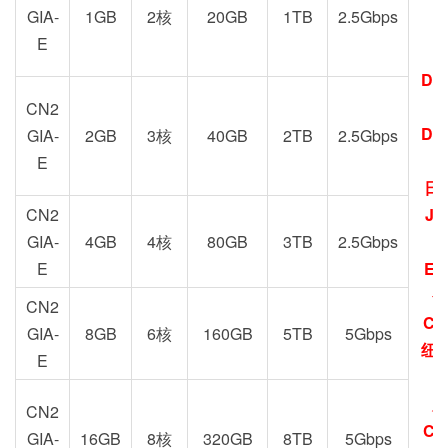
GIA-
1GB
2核
20GB
1TB
2.5Gbps
E
DC
G
CN2
DC
GIA-
2GB
3核
40GB
2TB
2.5Gbps
E
日
CN2
JP
GIA-
4GB
4核
80GB
3TB
2.5Gbps
E
EU
圣
CN2
CN
GIA-
8GB
6核
160GB
5TB
5Gbps
纽约
E
加
CN2
CN
GIA-
16GB
8核
320GB
8TB
5Gbps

◆ WHAT YOU SHOULD DO
Copy the records exactly as they appear, leaving every picture out.

◆ SOLVED EXERCISE
GIA-
1GB
2核
20GB
1TB
2.5Gbps
E
DC
G
CN2
DC
GIA-
2GB
3核
40GB
2TB
2.5Gbps
E
日
CN2
JP
GIA-
4GB
4核
80GB
3TB
2.5Gbps
E
EU
圣
CN2
CN
GIA-
8GB
6核
160GB
5TB
5Gbps
纽约
E
加
CN2
CN
GIA-
16GB
8核
320GB
8TB
5Gbps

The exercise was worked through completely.